第13話 燃える静かな炎
「何の御用(ごよう)かしら?」
ナギサは怒っていた。外見からは分からない、静かに燃える炎のような怒りだ。
「黎明(れいめい)の里はクルセイド軍の干渉を受けない場所。何故、貴方達がここに?」
黎明(れいめい)の里は伝説に深く関ったと言われている、神聖な場所。本来ならば、和人(イニシオ)と救世主(メシア)しか足を踏み入れることを許されていないのだ。なのにどうしてこの男達が黎明(れいめい)の里に居るのか。
「そう邪険(じゃけん)にされるな。救世主(メシア)様」
「貴方達を歓迎していません」そう目線だけで語るナギサに対して、オーディアス卿はにこやかに笑う。しかし、そのにこやかな笑顔がナギサには不気味に感じられた。この男が、こんな風に笑うなんて、
(嫌な予感しかしない……!)
「何か目的なの?」と目線だけでオーディアス卿に問いかけると、オーディアス卿はふっ、と息を吹き出して片側の唇を吊り上げた。
「我々の要求は、ただ一つ」
ぴっ、とオーディアス卿がナギサの目の前に人差し指を立てる。
「あの男を引き渡して頂きましょう」
「あの男?」
「そうです。貴方様のいつも傍に居る、得体の知れないあの派手な男ですよ!」
「……ヴェンのことかしら」
ナギサの言葉に、「その通り」とオーディアス卿は目で語った。
「あの男は、10年前に、一つの村を焼き尽くしているのですよ」
「あの村のように」とディヴァイン神殿でヴェンの姿をした男が言った言葉が、ナギサの頭の中でリフレインする。10年前、同じような事がヴェンの身に起きていたのだろうか。
「その男の名は紅蓮(ぐれん)。その後の消息は不明でしたが……まさかこんなに近くに居たとは!」
オーディアス卿の大きな声が辺りに響き渡る。愉快そうに笑うオーディアス卿と対照的に、ナギサの機嫌はどんどん下がっていく。
「……何を仰りたいの?」
オーディアス卿が言わんとしている事が、ナギサには予想が出来たが、それを口にすることはしなかった。オーディアス卿の口から“その言葉”を聞くまでは。
「はっきり言いましょう。あの男こそ、破壊者(ネメシス)だと私は確信しているのです!」
「ヴェンが破壊者(ネメシス)……」
「そうです。
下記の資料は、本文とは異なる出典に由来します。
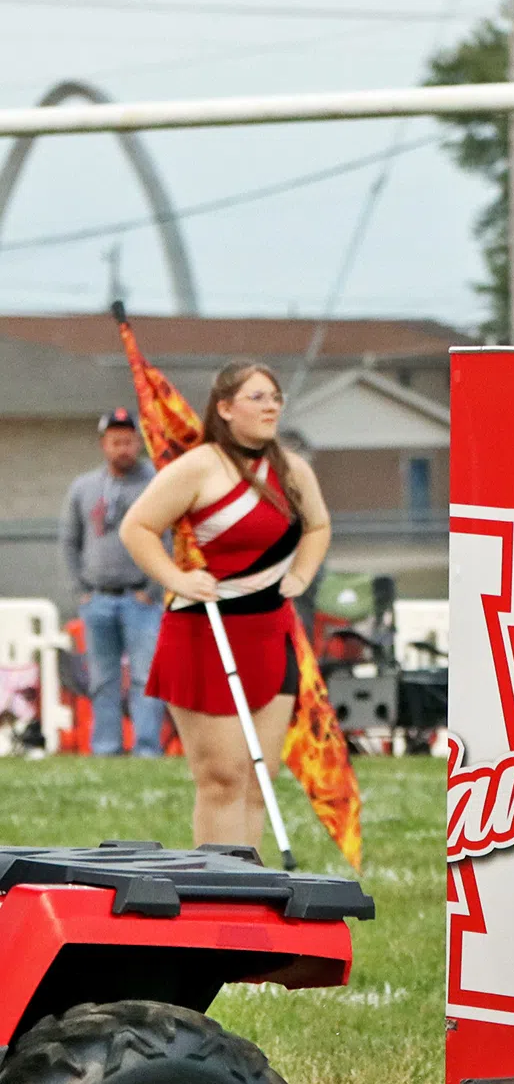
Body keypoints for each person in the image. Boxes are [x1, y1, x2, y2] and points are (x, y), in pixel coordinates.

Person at [119, 363, 329, 849]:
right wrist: (177, 578)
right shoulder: (198, 467)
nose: (271, 405)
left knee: (261, 777)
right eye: (257, 397)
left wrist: (300, 575)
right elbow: (138, 527)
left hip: (270, 635)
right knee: (223, 776)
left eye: (276, 397)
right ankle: (217, 890)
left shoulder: (292, 470)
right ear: (225, 408)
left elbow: (318, 525)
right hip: (204, 634)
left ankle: (251, 895)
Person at [58, 407, 164, 756]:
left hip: (142, 599)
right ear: (104, 444)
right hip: (97, 599)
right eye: (116, 442)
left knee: (146, 678)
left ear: (139, 444)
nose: (123, 449)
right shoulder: (83, 488)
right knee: (102, 679)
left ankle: (147, 748)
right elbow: (70, 541)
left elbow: (170, 538)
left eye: (129, 442)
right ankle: (106, 747)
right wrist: (81, 591)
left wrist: (153, 588)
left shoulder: (156, 484)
……救世主(メシア)様も心当たりがおありなのでは?」
まるで、オーディアス卿はディヴァイン神殿でヴェンが炎を操ったこと、ヴェンの見に起きたことを知っているような口ぶりだ。
「我々がここに来た理由はもうお分かりになったでしょう」
「オーディアス卿がここに来られた理由は分かりました」
「そうでしょう。そうでしょうとも! では、あの男を引き渡して頂けますね?」
オーディアス卿はナギサが自分の意見に同意するものだ、と思っているのだろう。にこにこと実に機嫌が良さそうだ。
しかし、ナギサはその答えにイエスと言うわけにはいかなった。いや、絶対に無かった。
「それはできません」
「何故です!」
「仮にヴェンが紅蓮(ぐれん)という人だったとしても、私には関係のないこと。ヴェンはヴェンよ」
ナギサは強い意志を持った瞳でオーディアス卿を見据える。
「紅蓮(ぐれん)なんて人、知らないわ。私が知っているのはヴェンという人だけ」
そう。ヴェンがユニティを訪れた時から。あの日から、ヴェンはヴェンになったのだ。
「お引取りを」
ナギサはキッパリと言い切って、オーディアス卿を拒絶した。 ナギサの言葉を聞いたオーディアス卿は、フン、と苛立ったように鼻を鳴らす。
「まあいいでしょう。貴方もいずれ私の話、いや……ご自分の使命が分かる時が来る筈だ」
オーディアス卿はくるりと踵を返し、後ろに居た部下達に「行くぞ」と声をかけた。オーディアス卿が声をかけると、部下達は「はっ! オーディアス様!」と返事をした。
「……ここで私にあの男を渡さなかったこと、きっと後悔しますよ」
後ろのナギサを伺うように、ちらりとオーディアス卿が首を動かした。さっさと去っていくオーディアス卿の後姿を見ながら、ナギサは若干の不安は感じたが、それよりもすっきりとした爽快感を感じているのだった。